Provide only the number of lines in the records where "KiCad" appears.

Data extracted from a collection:
────────

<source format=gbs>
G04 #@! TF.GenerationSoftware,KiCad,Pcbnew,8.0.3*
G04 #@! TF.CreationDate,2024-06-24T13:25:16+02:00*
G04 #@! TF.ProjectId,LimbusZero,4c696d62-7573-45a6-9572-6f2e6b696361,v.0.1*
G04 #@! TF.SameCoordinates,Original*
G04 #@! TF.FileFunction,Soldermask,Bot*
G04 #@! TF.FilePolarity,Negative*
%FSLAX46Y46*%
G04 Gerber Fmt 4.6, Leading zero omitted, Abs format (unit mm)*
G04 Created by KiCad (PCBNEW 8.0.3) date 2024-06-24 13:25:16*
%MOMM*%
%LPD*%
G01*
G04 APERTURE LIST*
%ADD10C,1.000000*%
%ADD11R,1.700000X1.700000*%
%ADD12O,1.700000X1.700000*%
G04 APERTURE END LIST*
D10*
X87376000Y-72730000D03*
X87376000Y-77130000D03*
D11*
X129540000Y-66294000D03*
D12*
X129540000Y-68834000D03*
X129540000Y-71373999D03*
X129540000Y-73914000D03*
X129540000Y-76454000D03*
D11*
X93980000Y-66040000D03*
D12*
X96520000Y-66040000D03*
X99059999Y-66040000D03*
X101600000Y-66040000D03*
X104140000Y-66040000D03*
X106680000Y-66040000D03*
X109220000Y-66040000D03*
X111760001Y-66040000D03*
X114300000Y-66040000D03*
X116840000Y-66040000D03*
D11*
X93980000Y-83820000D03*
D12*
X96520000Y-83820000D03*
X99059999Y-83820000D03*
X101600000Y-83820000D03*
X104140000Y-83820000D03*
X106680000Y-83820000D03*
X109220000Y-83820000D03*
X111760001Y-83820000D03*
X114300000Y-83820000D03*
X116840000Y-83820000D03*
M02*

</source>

────────

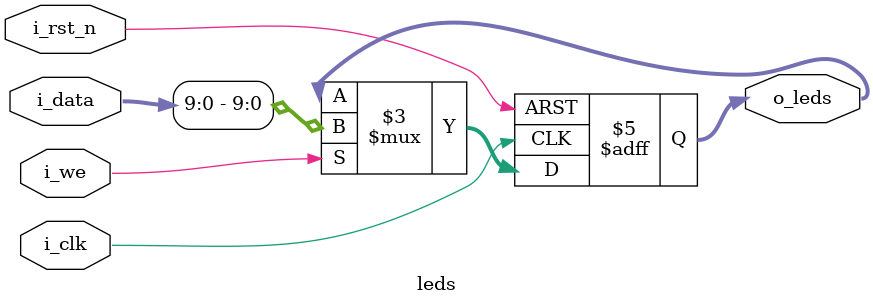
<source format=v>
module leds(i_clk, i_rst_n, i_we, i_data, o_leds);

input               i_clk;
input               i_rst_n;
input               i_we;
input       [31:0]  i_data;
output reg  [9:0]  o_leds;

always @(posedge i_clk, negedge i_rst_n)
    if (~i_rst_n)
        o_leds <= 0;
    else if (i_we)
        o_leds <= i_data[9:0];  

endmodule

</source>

────────

● Task result: 2